Queen Elizabeth II was caught on a hot mic last week declaring it “irritating” that global leaders who talk the talk regarding climate change won’t walk the walk. It’s a royally accurate assessment. “I’ve been hearing all about COP,” the queen said, referring to the upcoming United Nations Climate Change Conference in Glasgow, or COP26. “Still don’t know who is coming. No idea. It’s really irritating when they talk, but they don’t do.”
The 95-year-old British monarch was referring to the fact that several nations had yet to commit to the conference. But her frustration, voiced by other royals as well lately, gets at wider concerns about the lack of political commitment in much of the industrialized world to solve a global threat brought on by industrialization.
The U.S. is a prime example.

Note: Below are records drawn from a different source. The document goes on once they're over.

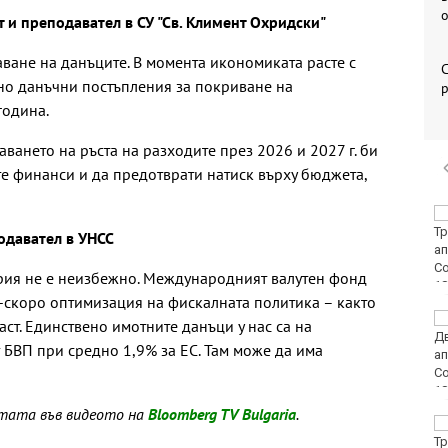
 и преподавател в СУ "Св. Климент Охридски"
ване на данъците. В момента икономиката расте с
С
чно данъчни постъпления за покриване на
р
година.
ването на ръста на разходите през 2026 и 2027 г. би
е финанси и да предотврати натиск върху бюджета,
Костадинов: Радев се
крие зад
одавател в УНСС
колективната
безотговорност,
рия не е неизбежно. Международният валутен фонд
докато търгува с държавата
-скоро оптимизация на фискалната политика – както
Днес е
аст. Единствено имотните данъци у нас са на
Международният ден
 БВП при средно 1,9% за ЕС. Там може да има
на бирата
етата във видеото на
Bloomberg TV Bulgaria
.
Варна е сред
водещите области по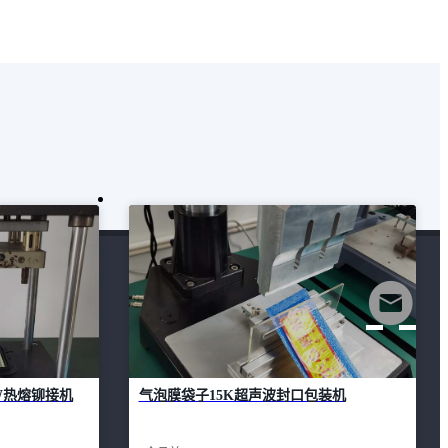
W热熔铆接机
气泡膜袋子15K超声波封口包装机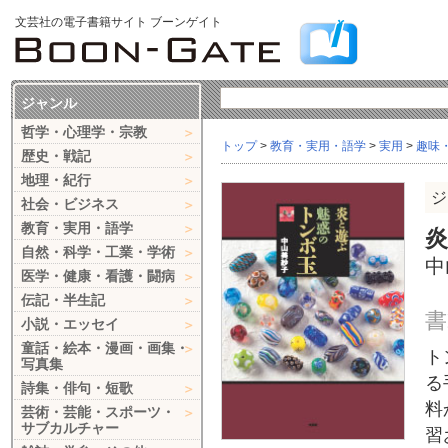
文芸社の電子書籍サイト ブーンゲイト
ジャンル
哲学・心理学・宗教
トップ
>
教育・実用・語学
>
実用
>
趣味
歴史・戦記
地理・紀行
ジ
社会・ビジネス
教育・実用・語学
自然・科学・工業・学術
中
医学・健康・看護・闘病
伝記・半生記
書
小説・エッセイ
童話・絵本・漫画・画集・
ト
写真集
る
詩集・俳句・短歌
料
芸術・芸能・スポーツ・
サブカルチャー
習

With one political party determined to ignore the threat out of fealty to big oil and big coal, America’s response at any given time is dictated not necessarily by science but by the most recent election. It has meant lurching policy changes: an Obama administration committed to progress on emissions, then a Trump administration committed to erasing Obama’s legacy and propping up fossil fuels, followed by a Biden administration that often seems determined to find middle ground. These might be generally good approaches in politics, but not when it comes to the very survival of the planet.
As if to complicate matters, Sen. Joe Manchin, D-W.Va., last week took a break from undermining his own party on spending priorities to undermine it on climate change, digging in against a clean-energy initiative on behalf of the powerful coal industry in his state. As usual, President Joe Biden and other party leaders have allowed themselves to be taken hostage by one self-styled moderate, and are now talking of making the clean-energy goals voluntary for industry. The history of industry — culminating in our current predicament of record-setting global temperatures, sea level rises and increasingly unstable weather — offers a clue as to just how well that will work.
Queen Elizabeth and other members of the planet’s premier royal family have little real power today, but that has in some ways given them more freedom to weigh in on global issues. Prince Charles has been particularly prescient on climate change, calling attention to it decades before most of the world considered it a front-burner issue. He recently presaged his mother’s comments in a BBC interview in which he lamented that global leaders “just talk” about solutions. His son, Prince William, recently chided the world’s billionaires for focusing on space tourism instead of developing alternative forms of energy.
When the world’s so-called leaders gather in Glasgow Oct. 31, with Queen Elizabeth attending, her language will necessarily be more diplomatic. That’s unfortunate, because they clearly need a dose of plainspoken royal wisdom on this issue.